[Records from a data source]
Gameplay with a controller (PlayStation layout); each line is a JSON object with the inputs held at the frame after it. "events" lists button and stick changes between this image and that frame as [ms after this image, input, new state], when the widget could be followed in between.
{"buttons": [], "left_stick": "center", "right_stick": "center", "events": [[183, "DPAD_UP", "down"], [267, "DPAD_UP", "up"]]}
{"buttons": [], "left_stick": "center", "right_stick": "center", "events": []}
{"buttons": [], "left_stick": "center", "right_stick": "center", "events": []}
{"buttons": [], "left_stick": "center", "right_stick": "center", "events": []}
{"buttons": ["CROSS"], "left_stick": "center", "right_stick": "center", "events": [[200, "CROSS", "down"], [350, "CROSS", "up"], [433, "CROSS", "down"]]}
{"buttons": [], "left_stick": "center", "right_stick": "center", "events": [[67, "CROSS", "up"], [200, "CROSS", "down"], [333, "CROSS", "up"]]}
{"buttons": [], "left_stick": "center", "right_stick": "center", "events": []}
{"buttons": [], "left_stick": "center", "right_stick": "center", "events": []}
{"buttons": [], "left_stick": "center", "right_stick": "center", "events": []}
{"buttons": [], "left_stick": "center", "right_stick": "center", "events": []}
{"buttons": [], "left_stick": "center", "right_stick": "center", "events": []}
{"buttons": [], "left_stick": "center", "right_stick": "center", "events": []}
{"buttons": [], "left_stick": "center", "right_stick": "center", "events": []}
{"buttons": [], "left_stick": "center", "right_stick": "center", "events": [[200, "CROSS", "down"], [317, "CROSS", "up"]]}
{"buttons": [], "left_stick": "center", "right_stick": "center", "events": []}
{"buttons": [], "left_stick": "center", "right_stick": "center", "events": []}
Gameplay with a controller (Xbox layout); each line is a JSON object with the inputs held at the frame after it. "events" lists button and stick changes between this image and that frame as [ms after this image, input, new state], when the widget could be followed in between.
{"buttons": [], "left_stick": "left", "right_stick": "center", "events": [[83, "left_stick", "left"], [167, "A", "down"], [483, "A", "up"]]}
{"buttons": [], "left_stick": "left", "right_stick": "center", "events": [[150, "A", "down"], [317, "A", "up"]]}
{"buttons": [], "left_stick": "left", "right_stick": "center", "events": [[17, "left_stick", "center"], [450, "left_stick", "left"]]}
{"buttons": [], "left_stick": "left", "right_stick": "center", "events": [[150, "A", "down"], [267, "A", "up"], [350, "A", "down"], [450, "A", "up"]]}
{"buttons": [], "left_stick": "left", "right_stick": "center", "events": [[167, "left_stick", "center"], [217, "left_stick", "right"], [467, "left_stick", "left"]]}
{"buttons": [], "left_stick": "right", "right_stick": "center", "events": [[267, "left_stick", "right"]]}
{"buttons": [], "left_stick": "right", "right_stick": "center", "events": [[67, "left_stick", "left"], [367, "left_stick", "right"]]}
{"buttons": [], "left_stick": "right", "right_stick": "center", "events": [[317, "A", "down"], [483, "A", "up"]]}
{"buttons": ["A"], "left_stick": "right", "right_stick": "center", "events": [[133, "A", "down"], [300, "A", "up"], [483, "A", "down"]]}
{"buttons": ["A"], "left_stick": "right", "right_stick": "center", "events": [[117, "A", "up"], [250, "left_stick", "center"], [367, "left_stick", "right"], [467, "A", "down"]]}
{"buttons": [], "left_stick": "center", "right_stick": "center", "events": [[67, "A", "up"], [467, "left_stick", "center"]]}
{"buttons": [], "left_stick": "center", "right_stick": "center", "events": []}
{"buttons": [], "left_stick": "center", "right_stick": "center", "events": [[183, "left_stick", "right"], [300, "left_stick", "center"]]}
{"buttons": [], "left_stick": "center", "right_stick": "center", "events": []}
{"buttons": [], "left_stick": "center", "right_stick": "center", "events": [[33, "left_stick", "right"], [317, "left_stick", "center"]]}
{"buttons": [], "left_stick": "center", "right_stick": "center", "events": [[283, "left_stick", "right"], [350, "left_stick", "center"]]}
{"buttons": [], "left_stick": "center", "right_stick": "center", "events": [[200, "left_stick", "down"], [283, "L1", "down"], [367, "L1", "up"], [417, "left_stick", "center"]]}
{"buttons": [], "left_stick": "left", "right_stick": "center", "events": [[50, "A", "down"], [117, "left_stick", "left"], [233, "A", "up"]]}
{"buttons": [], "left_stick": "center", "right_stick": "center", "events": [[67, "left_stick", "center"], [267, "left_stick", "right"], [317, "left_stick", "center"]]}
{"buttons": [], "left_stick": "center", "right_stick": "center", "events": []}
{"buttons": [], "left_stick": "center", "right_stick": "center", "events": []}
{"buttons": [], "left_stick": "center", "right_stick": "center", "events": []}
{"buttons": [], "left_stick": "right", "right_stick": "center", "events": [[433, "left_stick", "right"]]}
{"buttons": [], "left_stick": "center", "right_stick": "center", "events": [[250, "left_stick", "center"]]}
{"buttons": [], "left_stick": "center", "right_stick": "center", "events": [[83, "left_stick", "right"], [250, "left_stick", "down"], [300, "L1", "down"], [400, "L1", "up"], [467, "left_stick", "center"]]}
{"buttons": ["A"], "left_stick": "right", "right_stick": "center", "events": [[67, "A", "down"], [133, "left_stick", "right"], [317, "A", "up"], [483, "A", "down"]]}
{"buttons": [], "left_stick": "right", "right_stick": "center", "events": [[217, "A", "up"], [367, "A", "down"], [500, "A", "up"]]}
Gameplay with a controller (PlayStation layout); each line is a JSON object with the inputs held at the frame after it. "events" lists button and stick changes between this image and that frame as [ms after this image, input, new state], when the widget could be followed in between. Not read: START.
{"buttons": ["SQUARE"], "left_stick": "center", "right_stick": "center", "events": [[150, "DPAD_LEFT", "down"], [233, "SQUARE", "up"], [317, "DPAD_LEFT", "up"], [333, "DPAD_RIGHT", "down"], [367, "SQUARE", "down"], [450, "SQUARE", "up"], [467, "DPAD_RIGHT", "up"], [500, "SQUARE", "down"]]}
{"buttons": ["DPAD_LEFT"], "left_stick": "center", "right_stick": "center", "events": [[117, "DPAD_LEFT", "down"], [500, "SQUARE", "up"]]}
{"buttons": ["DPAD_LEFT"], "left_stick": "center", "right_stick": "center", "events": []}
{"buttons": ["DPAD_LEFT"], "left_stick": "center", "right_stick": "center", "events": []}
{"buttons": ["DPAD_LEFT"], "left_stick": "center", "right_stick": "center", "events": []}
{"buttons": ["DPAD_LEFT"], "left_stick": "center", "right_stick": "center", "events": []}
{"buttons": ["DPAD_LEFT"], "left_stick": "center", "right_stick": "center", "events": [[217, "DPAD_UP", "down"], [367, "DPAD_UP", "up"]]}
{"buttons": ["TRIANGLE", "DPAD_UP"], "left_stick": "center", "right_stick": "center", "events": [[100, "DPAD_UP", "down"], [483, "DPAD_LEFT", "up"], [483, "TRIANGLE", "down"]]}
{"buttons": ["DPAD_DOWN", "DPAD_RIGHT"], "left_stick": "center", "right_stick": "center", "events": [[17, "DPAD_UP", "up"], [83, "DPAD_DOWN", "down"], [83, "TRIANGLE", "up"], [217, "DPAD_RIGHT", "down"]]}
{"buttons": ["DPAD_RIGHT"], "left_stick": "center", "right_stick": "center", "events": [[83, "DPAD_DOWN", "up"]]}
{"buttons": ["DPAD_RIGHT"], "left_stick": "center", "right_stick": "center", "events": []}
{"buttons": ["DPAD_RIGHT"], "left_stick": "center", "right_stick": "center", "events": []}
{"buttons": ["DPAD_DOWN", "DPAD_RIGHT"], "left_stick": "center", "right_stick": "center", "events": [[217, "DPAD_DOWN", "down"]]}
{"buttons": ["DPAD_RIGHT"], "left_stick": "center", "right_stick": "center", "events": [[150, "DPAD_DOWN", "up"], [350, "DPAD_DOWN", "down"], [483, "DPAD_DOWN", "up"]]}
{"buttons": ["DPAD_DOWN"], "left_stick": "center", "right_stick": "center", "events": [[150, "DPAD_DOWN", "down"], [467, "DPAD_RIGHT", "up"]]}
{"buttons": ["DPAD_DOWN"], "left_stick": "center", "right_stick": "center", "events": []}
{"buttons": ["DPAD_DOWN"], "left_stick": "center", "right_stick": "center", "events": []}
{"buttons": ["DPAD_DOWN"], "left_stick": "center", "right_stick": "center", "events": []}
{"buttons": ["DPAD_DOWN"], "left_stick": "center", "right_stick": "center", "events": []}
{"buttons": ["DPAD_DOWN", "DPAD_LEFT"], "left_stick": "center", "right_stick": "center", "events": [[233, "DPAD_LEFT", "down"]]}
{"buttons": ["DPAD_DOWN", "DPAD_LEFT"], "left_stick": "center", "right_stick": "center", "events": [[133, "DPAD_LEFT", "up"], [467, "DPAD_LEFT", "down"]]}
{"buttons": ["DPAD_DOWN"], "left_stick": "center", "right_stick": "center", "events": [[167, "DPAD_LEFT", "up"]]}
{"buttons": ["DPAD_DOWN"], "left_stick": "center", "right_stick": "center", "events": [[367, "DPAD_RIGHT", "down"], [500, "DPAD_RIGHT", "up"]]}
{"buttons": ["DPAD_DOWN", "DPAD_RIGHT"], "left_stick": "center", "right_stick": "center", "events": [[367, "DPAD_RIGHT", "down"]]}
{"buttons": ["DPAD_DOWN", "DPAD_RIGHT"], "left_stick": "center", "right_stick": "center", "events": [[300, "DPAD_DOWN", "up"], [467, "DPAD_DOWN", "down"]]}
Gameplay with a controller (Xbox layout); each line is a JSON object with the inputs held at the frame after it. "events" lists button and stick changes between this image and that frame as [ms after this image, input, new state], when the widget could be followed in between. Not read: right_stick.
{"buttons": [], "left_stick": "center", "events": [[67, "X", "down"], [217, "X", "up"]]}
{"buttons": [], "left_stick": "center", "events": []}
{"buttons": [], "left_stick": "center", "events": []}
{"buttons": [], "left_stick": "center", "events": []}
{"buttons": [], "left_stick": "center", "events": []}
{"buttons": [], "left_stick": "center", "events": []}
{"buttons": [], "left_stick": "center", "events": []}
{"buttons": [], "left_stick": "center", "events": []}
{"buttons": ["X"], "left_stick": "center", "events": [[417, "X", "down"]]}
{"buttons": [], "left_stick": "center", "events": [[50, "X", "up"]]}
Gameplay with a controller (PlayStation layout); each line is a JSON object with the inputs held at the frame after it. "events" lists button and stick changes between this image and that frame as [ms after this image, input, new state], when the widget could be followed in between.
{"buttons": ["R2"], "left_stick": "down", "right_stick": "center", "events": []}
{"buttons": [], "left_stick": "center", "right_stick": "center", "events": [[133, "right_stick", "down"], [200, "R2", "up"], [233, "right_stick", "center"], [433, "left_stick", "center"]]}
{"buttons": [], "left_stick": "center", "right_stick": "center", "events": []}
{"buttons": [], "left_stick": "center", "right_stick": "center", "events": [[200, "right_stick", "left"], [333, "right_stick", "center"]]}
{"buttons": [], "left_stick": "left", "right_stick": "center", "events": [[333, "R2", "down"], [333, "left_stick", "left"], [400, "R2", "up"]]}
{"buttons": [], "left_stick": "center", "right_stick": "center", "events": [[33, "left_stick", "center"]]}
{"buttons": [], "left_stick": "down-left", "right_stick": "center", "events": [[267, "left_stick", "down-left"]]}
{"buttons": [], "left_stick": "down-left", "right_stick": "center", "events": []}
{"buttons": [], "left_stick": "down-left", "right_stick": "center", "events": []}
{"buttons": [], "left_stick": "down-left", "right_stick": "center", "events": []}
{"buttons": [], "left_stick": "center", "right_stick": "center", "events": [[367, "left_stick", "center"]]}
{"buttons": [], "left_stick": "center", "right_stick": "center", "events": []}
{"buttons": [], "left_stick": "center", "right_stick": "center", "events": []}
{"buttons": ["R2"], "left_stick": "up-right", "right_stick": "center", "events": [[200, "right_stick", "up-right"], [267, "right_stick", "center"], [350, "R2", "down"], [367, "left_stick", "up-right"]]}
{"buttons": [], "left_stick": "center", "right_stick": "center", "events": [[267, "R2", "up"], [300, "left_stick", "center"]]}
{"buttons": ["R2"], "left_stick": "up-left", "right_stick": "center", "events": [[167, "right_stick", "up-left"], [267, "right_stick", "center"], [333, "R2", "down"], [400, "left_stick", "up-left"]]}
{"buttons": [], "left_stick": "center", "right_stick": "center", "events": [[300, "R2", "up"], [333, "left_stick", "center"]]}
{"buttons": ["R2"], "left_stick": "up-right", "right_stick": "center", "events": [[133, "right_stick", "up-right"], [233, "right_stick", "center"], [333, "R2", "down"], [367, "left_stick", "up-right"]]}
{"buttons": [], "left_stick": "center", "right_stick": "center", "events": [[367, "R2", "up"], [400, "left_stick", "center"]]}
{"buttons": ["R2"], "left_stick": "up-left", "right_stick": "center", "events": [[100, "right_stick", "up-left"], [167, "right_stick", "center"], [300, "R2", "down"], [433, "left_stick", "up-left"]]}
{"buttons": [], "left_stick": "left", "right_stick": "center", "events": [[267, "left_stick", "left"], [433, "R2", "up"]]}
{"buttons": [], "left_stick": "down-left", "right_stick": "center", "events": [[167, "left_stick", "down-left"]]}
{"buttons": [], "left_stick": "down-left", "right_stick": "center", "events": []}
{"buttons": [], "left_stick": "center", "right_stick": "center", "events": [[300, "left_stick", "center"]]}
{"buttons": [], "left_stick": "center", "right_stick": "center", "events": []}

= WORK ITEM =
Retrieve each line from the records above where the word "TRIANGLE" occurs.

= SOLUTION =
{"buttons": ["TRIANGLE", "DPAD_UP"], "left_stick": "center", "right_stick": "center", "events": [[100, "DPAD_UP", "down"], [483, "DPAD_LEFT", "up"], [483, "TRIANGLE", "down"]]}
{"buttons": ["DPAD_DOWN", "DPAD_RIGHT"], "left_stick": "center", "right_stick": "center", "events": [[17, "DPAD_UP", "up"], [83, "DPAD_DOWN", "down"], [83, "TRIANGLE", "up"], [217, "DPAD_RIGHT", "down"]]}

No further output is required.